## Records for processing
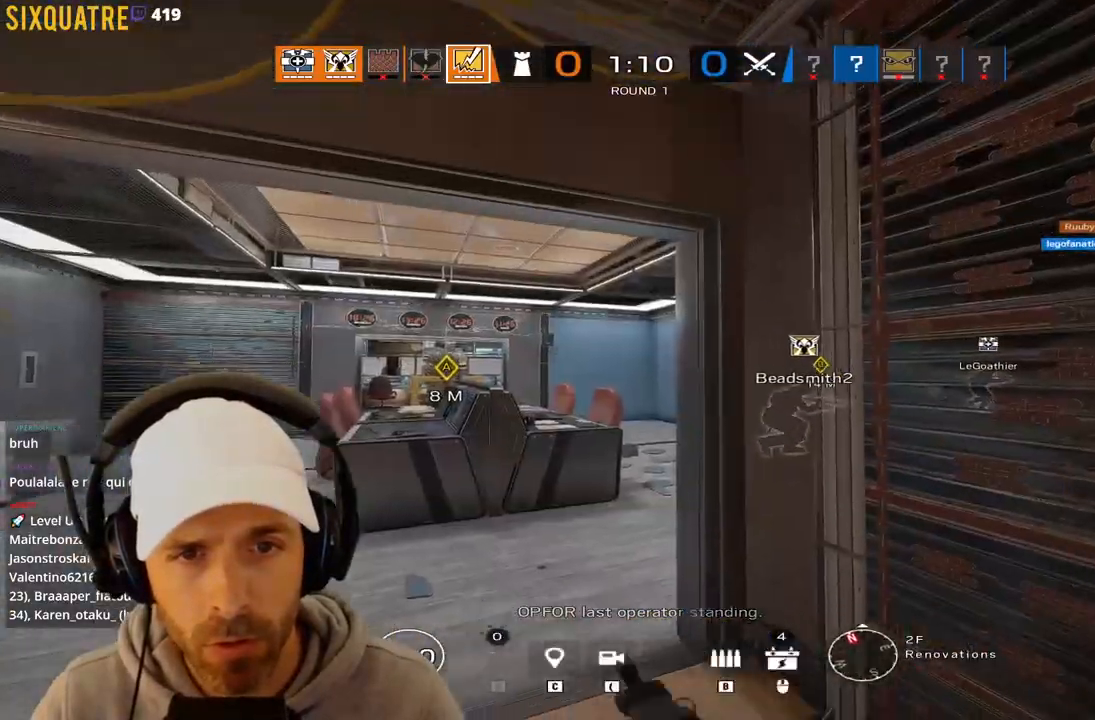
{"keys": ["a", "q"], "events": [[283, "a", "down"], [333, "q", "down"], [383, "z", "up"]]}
...
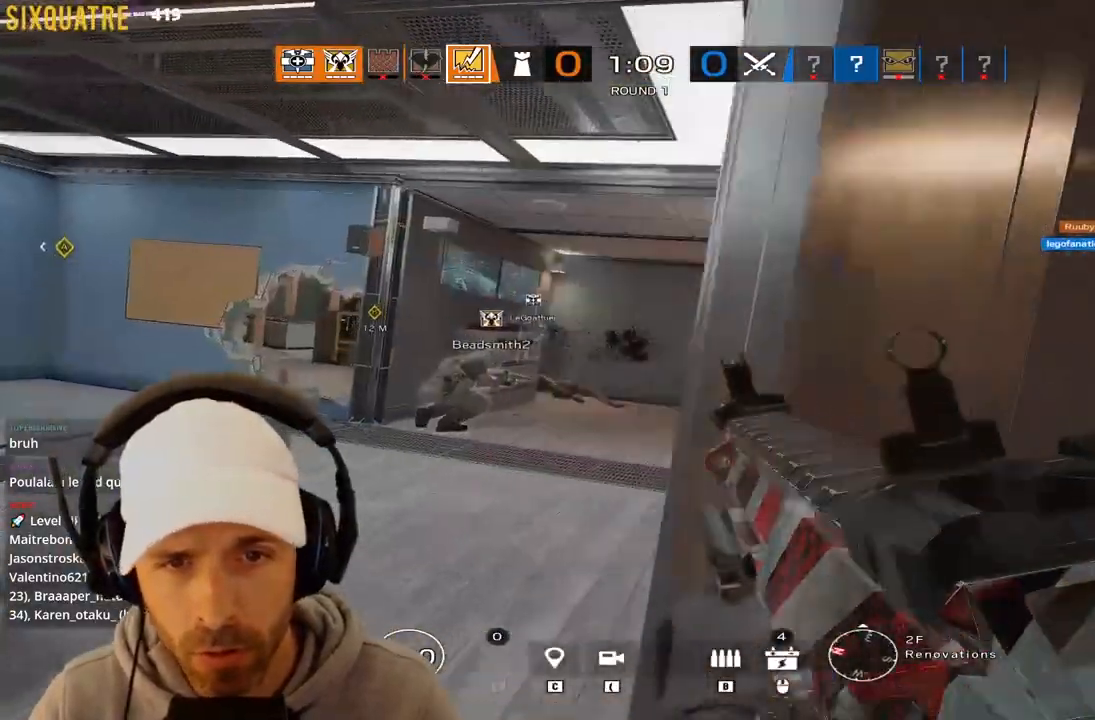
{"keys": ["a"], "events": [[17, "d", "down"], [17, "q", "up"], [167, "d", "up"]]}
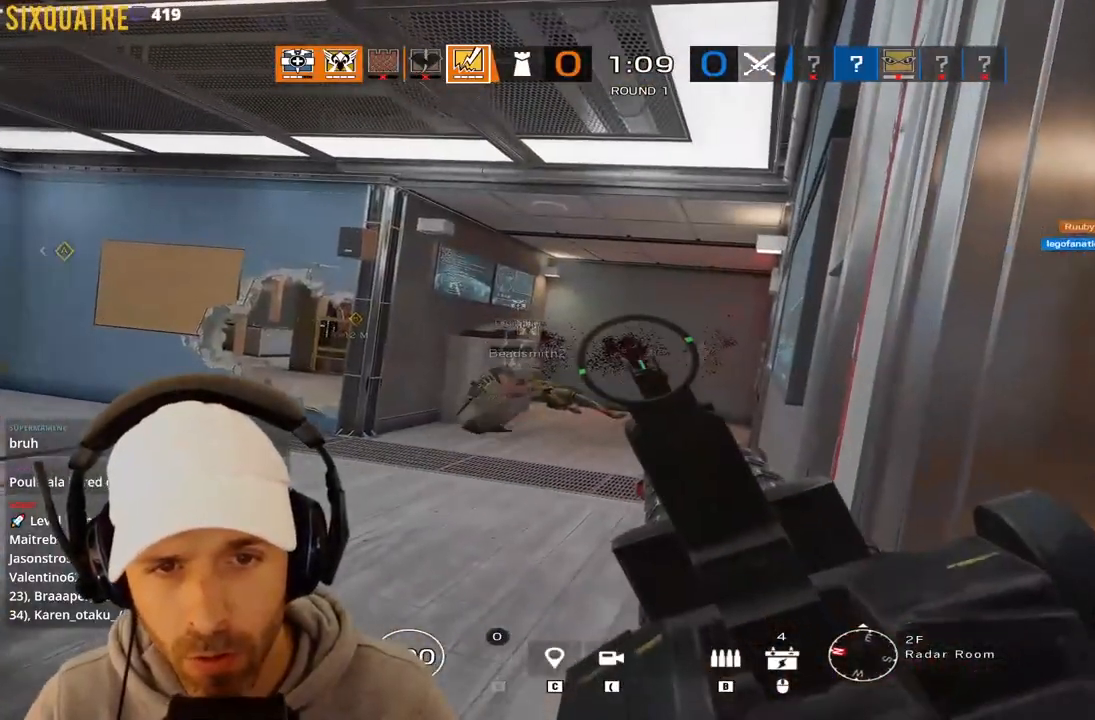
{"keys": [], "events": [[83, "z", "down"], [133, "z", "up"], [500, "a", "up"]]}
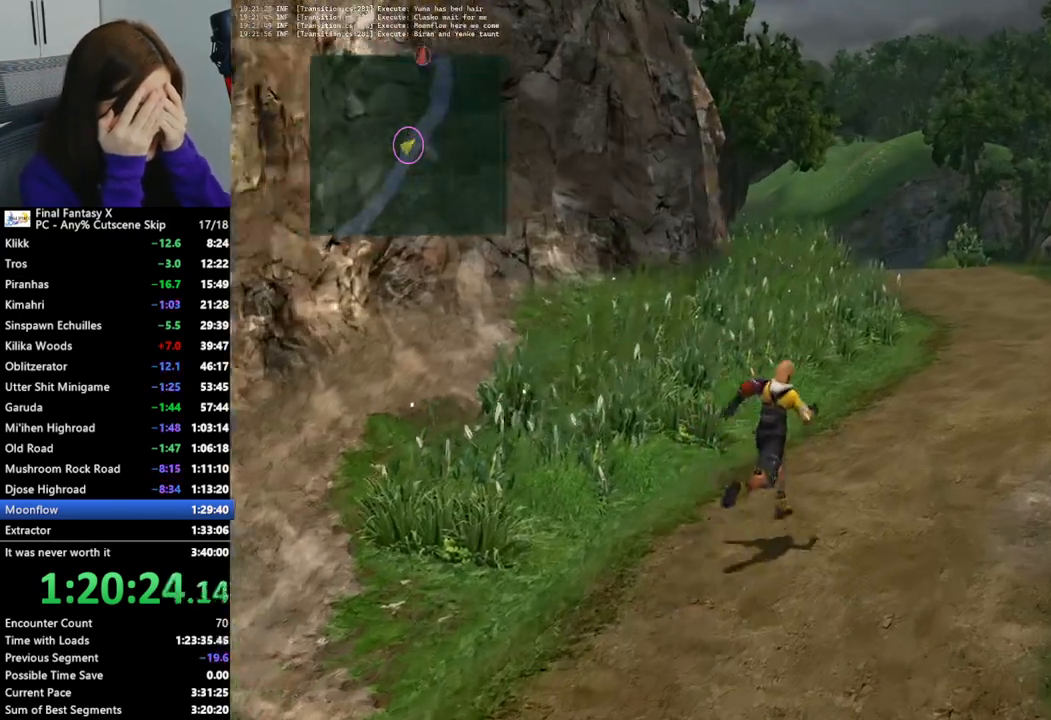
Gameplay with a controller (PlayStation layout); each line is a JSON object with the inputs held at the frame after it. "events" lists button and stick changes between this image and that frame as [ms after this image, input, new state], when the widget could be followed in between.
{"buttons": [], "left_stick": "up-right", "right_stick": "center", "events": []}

## What to do
Only lines containing the word "keys" should be copied from the material above.

## Output below
{"keys": ["a", "q"], "events": [[283, "a", "down"], [333, "q", "down"], [383, "z", "up"]]}
{"keys": ["a"], "events": [[17, "d", "down"], [17, "q", "up"], [167, "d", "up"]]}
{"keys": [], "events": [[83, "z", "down"], [133, "z", "up"], [500, "a", "up"]]}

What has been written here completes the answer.